EXERCISE DESCRIPTION
Look through the records below and collect all lines that hold the string "bottle".
LISTED RECORDS section start
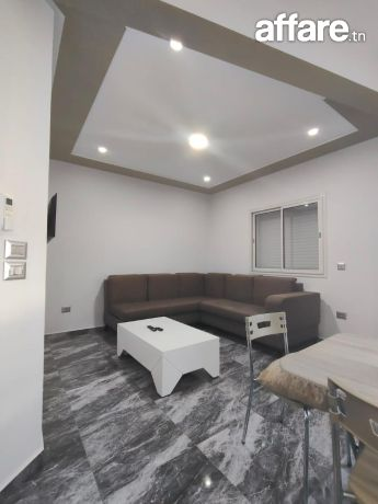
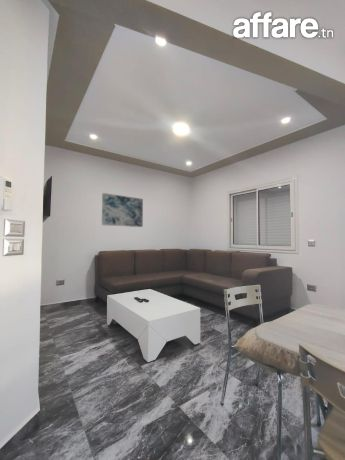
+ wall art [101,192,144,228]
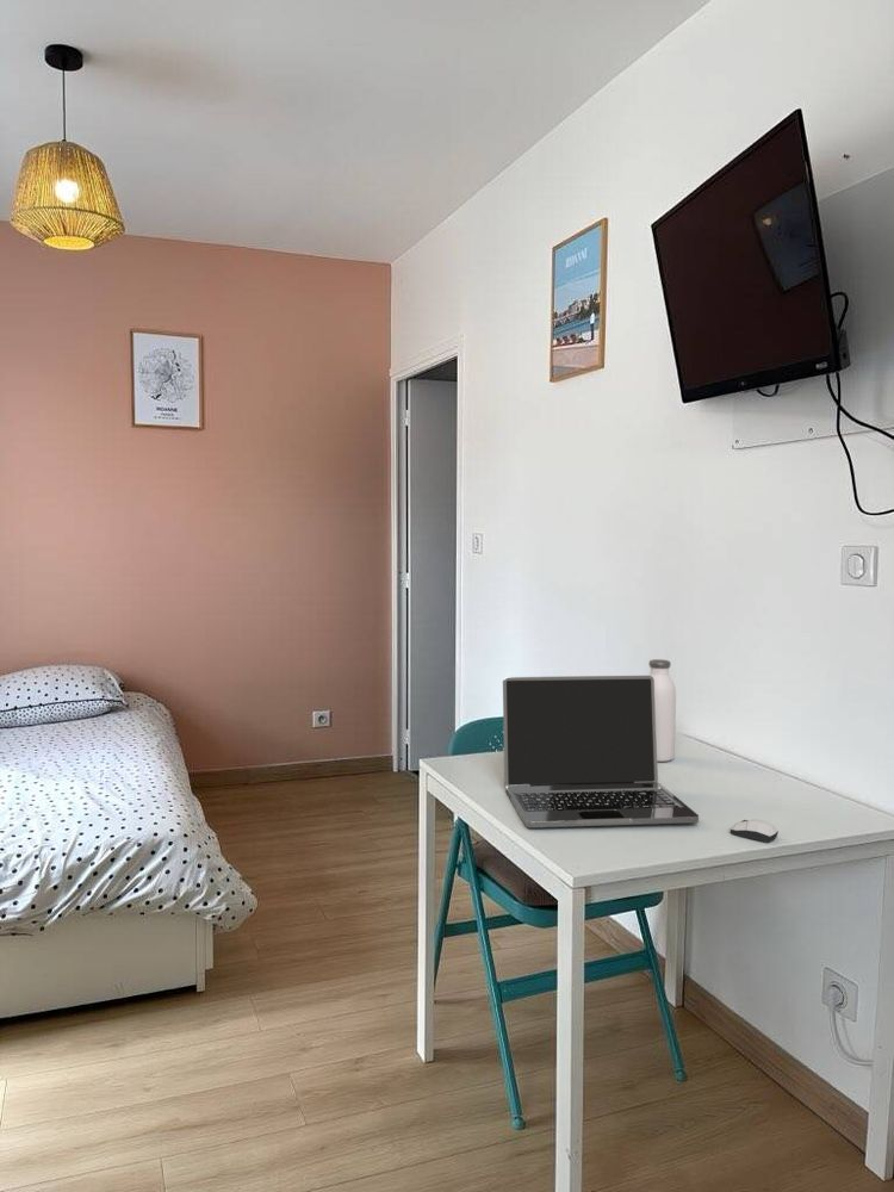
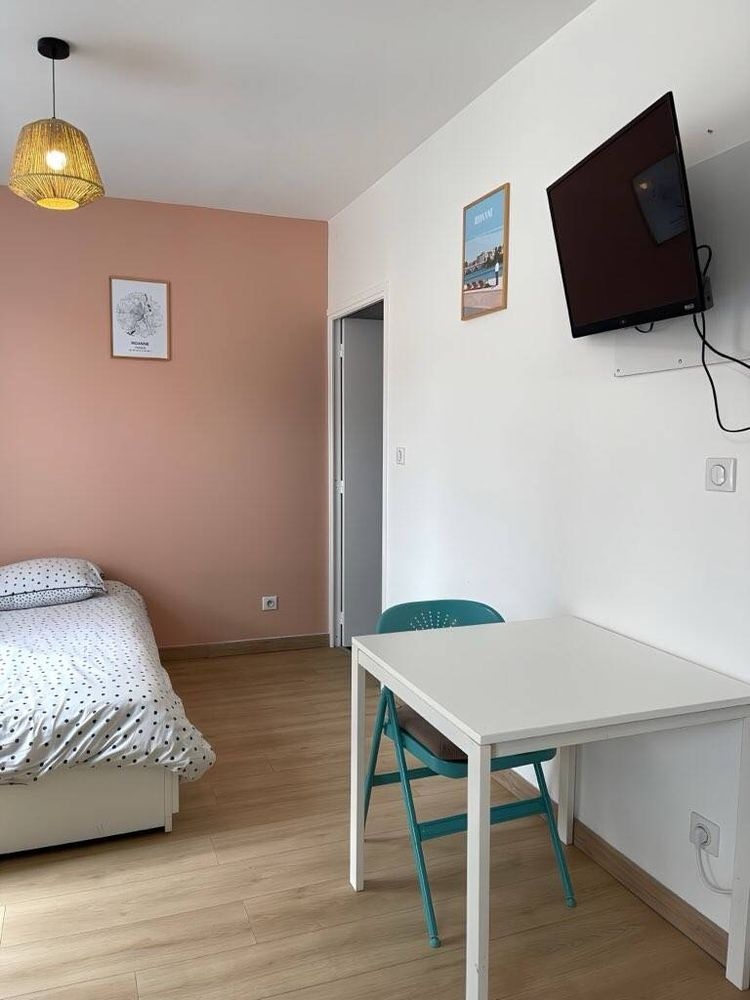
- computer mouse [730,818,780,844]
- water bottle [647,658,677,763]
- laptop [502,675,700,828]
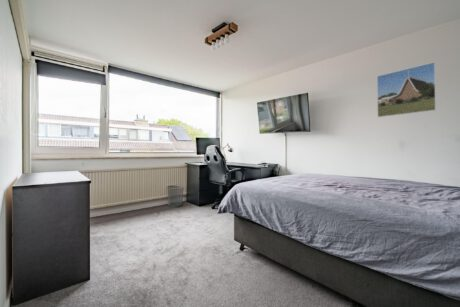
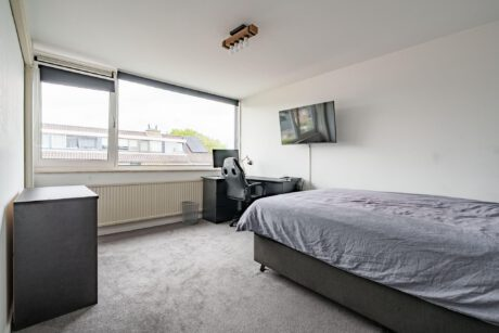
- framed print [376,61,437,118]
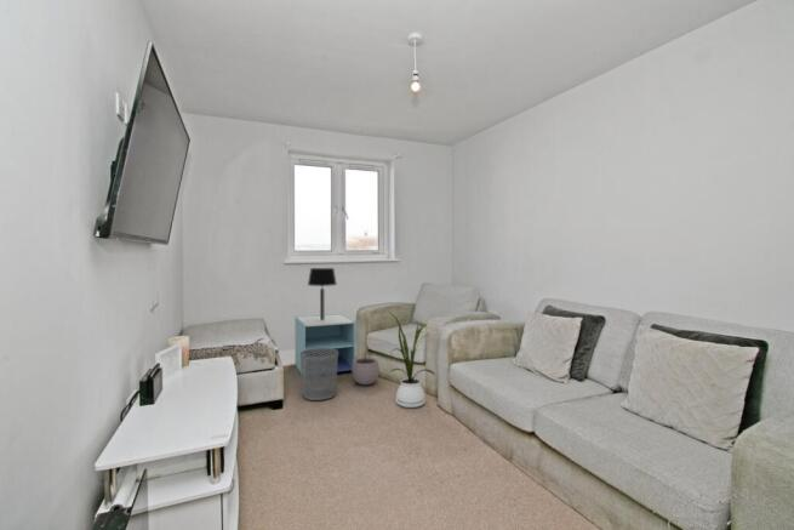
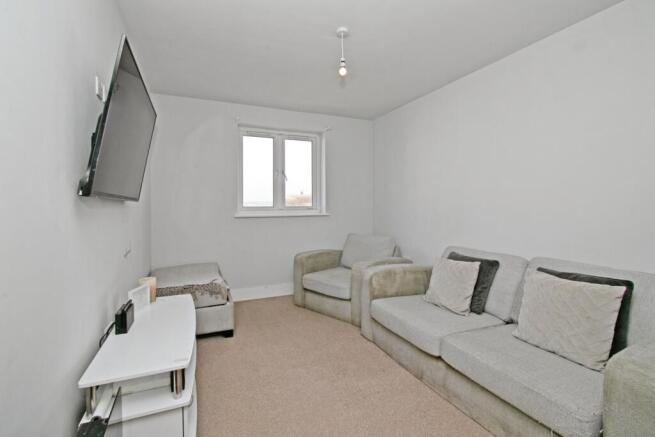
- nightstand [293,313,356,378]
- house plant [387,310,436,409]
- waste bin [301,348,338,401]
- plant pot [350,351,381,386]
- table lamp [307,267,338,320]
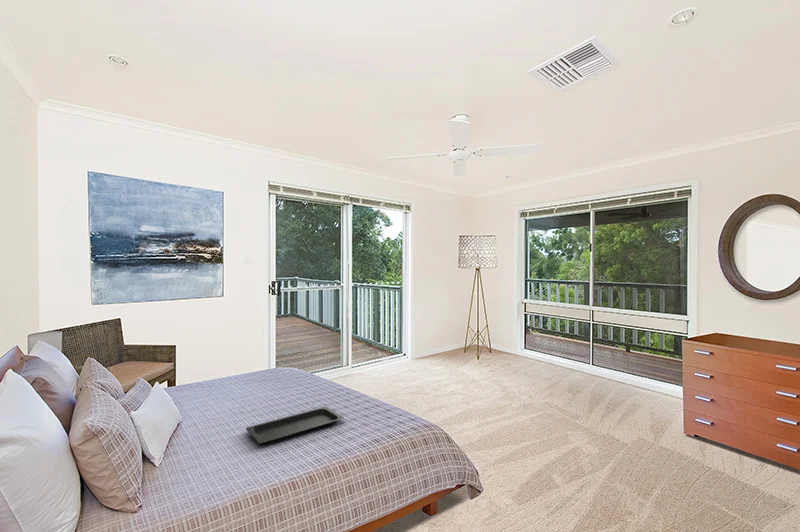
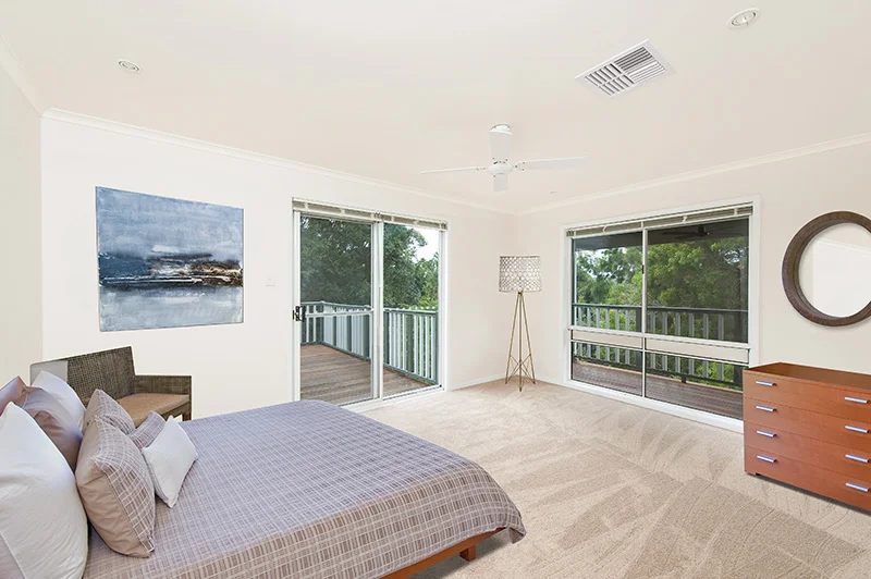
- serving tray [245,406,345,445]
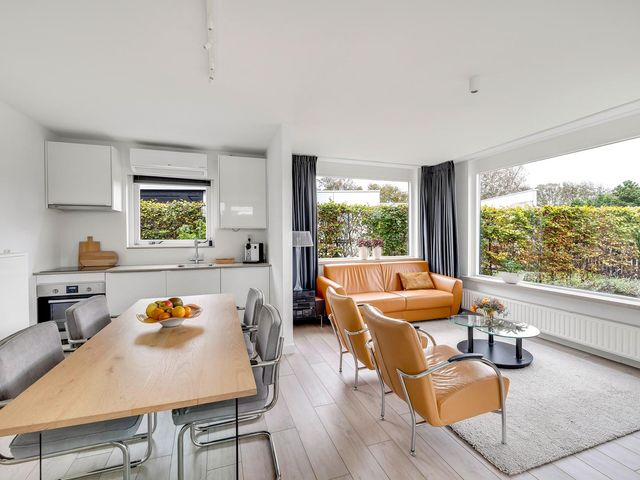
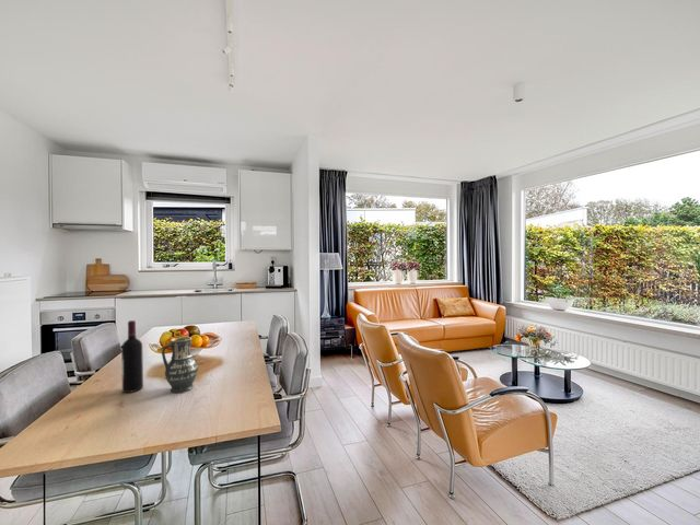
+ wine bottle [120,319,144,394]
+ vase [161,336,199,394]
LISTED RECORDS section end
ANSWER BOX
- water bottle [647,658,677,763]
+ wine bottle [120,319,144,394]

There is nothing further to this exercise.